Padahal saya ingin mereka harus tahu, tak lain karena negeri ini merindukan
tokoh sekaliber mereka.
Tertantang
kenyataan demikian, saya kemukakan tekad saya pada sejumlah tokoh muda Minang,
jika kelak suatu waktu saya punya duit, punya waktu dan punya kesehatan, saya
ingin berkelana di bumi bekas Kerajaan Pagaruyung ini. Saya ingin mencari
pengobat rindu atas kecemburuan itu. Saya berhasrat --- meski saya bukan
peneliti --- ingin tahu bagaimana cara orang-orang Minangkabau “mengerami”

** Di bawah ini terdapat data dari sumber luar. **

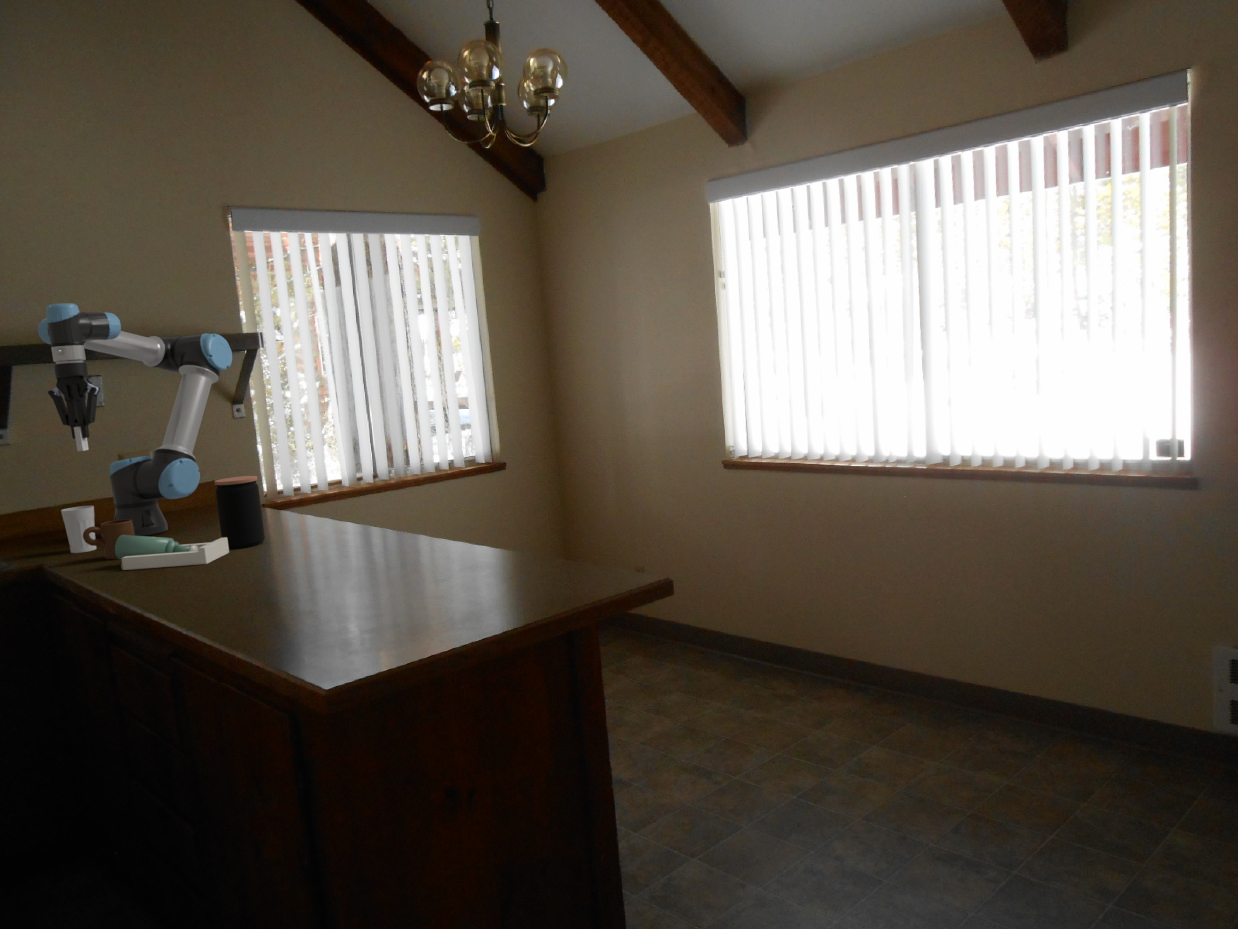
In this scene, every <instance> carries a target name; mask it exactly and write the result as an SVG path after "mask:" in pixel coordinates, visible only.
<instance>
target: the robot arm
mask: <svg viewBox="0 0 1238 929" xmlns="http://www.w3.org/2000/svg"><path fill="white" fill-rule="evenodd" d="M78 306H79V305H77V304H76V303H72V302H71V303H69V302H68V303H63V302H62V303H53V304H48V305H47V306H46V308H45V312H46V313H45V315H46V316H45V318H43V319H41V321H40V322H39V323H38V327H37V332H38V336H39V338H40V339H41V340H42V341H43V343H45V344H48V345H50V347H51V354H52V360H53V362H54V363H56V364H54V365H53V368H54V375H55V378H56V383H55V387H54V388H53V389H52V390H48V391H47V394H48V395H49V397H50V398H51V399H52V400H53V403H54V405H55V409H56V410H57V413H58V415H59V418H60V420H61V423H62V425H63V426H68V427H69V428H70V432H71V437H72V439H74V440H75V444H76V451H77V452H83V451H84V452H85V451H89V449H90V448H89V443H88V438H90V429H89V425H90V424H92V423H95V422H96V414H97V412H96V411H97V404H98V394H99V393H100V391H101V388H100V387H99V386H95V385H93V384H91V381H90V380H89V372H88V365H87V363H86V362H84V361H86V359H87V358H86V352H85V349H86V350H90V351H94V352H98V353H104V354H108V355H113V356H117V357H121V358H127V359H131V360H135V361H139V362H142V363H143V364H144V365H145V366H147V367H151V368H156V369H160V370H163V371H168V372H172V373H178V374H180V375H181V380H180V382H179V386H178V390H177V393H176V397H175V400H174V403H173V407H172V411H171V413H170V418H169V421H168V424H167V427H166V431H165V434H164V438H163V440H162V444H161V446H159V447H157V448H155V449H154V452H153V455H152V456H151V455H144V456H143V455H142V456H136V457H131V458H125V459H121V460H117V461H113V462H111V463H110V464H109V478H110V483H111V484H110V485H111V491H112V498H113V503H114V510H115V513H114V516H113V517H114V518H113V521H114V520H123V519H131V520H132V523H133V527H134V534H135V536H151V535H155V534H160V533H164V532H167V531H168V529H169V528H168V522H167V520H166V517H165V516H164V515H163V513H162V511H161V510H162V509H160V506H159V502H158V500H167V499H169V500H176V499H182V498H186V497H188V496H191V494H192V493H194V492H195V491H196V489H197V488H198V486H199V483H200V479H201V473H200V468H199V466H198V464H197V463H196V461H197V459H196V457H195V455H194V453H193V452H194V448H195V445H196V441H197V439H198V434H199V430H200V427H201V423H202V420H203V416H204V412H205V409H206V405H207V402H208V398H209V395H210V391H211V388H212V385H213V384H215V383H217V382H218V381H219V378H220V375H221V372H223V371H226V370H227V369H229V368H230V367H231V366H232V362H233V352H232V349H231V347H230V345H229V342H228V341H227V339H226V338H224V337H223V336H222V335H220V334H218V333H207V332H206V333H202V334H195V335H185V336H184V335H183V336H175V337H174V336H173V337H163V336H161V337H160V336H156V335H150V336H149V337H147V336H143V335H140V334H136V333H131V332H127V331H124V330H122V324H121V321H120V318H119V317H118V316H117V315H116V314H114V313H112V312H105V311H101V312H99V311H97V312H96V311H95V312H94V311H92V312H91V311H89V312H87V311H80V309H79V307H78ZM86 393H88V394H87V395H86ZM62 395H63V396H62ZM63 397H64V398H63Z"/></svg>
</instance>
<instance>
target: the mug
mask: <svg viewBox="0 0 1238 929" xmlns="http://www.w3.org/2000/svg"><path fill="white" fill-rule="evenodd" d="M94 526H95V525H94ZM94 526H93V527H89V528H87V529H86V530H85V531H84V533H83V539H84V541H85V542H86V543H87V544H89V545H92V546H96V547H97V546H98V547H100V548H103V554H104V558H105V559H106V560H120V559H119V558H117V556H116V553H115V545H116V541H117V539H118V538H119V536H121V535H134V536H135V534H134V527H133V523H132V520H131V519H123V520H114V519H113V520H109V521H104V522H101V523H100V527H98V526H95V527H94ZM91 532H93V533H95V534H100V535H101V538H95V539H92V538H91V537H90V535H89V534H90V533H91Z"/></svg>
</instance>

lahirnya anak-anak bangsa secerdas mereka. Dan sebelum tekad saya terkabul
berkelana ke Nagari Minang, secara sederhana saya coba telusuri serpihan dan
kepingan tradisi budaya Minangkabau, saya temukan pijakan awal. Pelecut
utamanya tak lain karena di Minangkabau --- satu etnis yang mendiami wilayah
Sumatera Barat sekitarnya --- dianut sistem “matrilinial” (silsilah berdasar
garis ibu). Ibu sedikit banyaknya memiliki otoritas mengasuh untuk melecut
kedigjayaan seorang anak. *** Faktor lain, karena dalam sistem “matrilinial”,
ada disebut “Harta Pusaka Tinggi”, harta milik keluarga yang diperoleh turun
temurun melalui garis ibu. Harta ini tidak boleh dijualbelikan, sangat
terkecuali karena ada empat hal. Satu diantaranya “mambangkik batang tarandam”

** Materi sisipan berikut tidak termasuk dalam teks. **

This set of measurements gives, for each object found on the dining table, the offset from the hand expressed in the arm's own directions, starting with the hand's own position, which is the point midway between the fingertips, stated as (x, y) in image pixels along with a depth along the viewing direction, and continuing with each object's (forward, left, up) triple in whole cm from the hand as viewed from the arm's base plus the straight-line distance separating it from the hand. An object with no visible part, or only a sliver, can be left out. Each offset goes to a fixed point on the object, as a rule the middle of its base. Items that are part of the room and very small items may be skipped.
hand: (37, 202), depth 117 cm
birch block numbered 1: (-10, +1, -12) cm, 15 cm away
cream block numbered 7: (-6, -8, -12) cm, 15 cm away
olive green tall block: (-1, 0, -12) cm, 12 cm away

(membongkar kayu yang terendam). Maksudnya, hanya bisa jika biaya pesta tak ada
untuk pengangkatan penghulu (datuk) atau biaya sekolah anggota kaum ke tingkat
lebih tinggi. Hal lain lagi, karena daerah Minangkabau memiliki banyak “nagari”
--- daerah otonom yang memiliki kekuasaan tertinggi --- dipimpin sebuah dewan
disebut “Karapatan Adat Nagari”.
Faktor
inilah pendorong dinamika masyarakat Minang untuk berkompetisi secara konstan
untuk mendapatkan status dan prestise. Setiap kepala “nagari” berlomba
meningkatkan status dan prestise keluarga kaumnya. Mendapatkan harta dan sekolah
setinggi-tingginya. Mungkin sebab karena itu, tradisi perantau membias
bertumbuhkembang dalam kehidupan masyarakat Minang untuk mengadu nasib di
negeri orang. Selain berdagang, juga menuntut ilmu. Itulah cara ideal mencipta
kematangan sekaligus prestise akan kehormatan individu di tengah lingkungan
adat. Tradisi merantau ini, pada motif hias Miang, dikenal istilah “itiak
pulang patang”.
Anjuran
merantau, mengadu nasib, pulang petang hari bawa kesuksesan. *** Satu lagi sisi
paling spektakuler, rumah gadang khas Minangkabau itu, ternyata hanya dihuni
orangtua, anak gadis dan anak balita. Sementara anak laki-laki, sejak akil
baliq bermukim di surau. Dari surau inilah awal mula pribadi dan karakter orang
Minangkabau dibentuk. Selain belajar mengaji, bela diri randai, petitih
Minangkabau, dan ilmu pengetahuan lainnya, untuk ditempa menjadi pribadi
tangguh yang siap menanggung beban amanah di kemudian hari. Saya memamahami
sistem dan metode pendidikan surau seperti ini, tidak lebih kurang tiga fase,
secara pribadi saya pernah mengalaminya. Pertamakali ketika ikut mengaji dan
kajian di kampung. Hal sama kedua kalinya, ketika masa remaja ikut pendidikan
“mondok” selama enam tahun di Makassar, dan ketiga kalinya masa mahasiswa saat
terlibat di HMI Makassar. Sebab kaitan itu, kecemburuan saya pada orang-orang
Minangkabau, tak pudar dan surut. Terlebih lagi, pesan disampaikan seorang anak
gadis Minangkabau ketika saya berkunjung ke Padang, tahun 2007 lalu --- seperti
saya tuliskan di awal catatan ringan ini --- masih lekat teringat dalam benak
saya. “Kalaulah ajaran adat dapat didalami dan difahami dengan baik, serta
diamalkan di tengah masyarakat, maka masyarakat itu kelak akan tinggi mutunya”.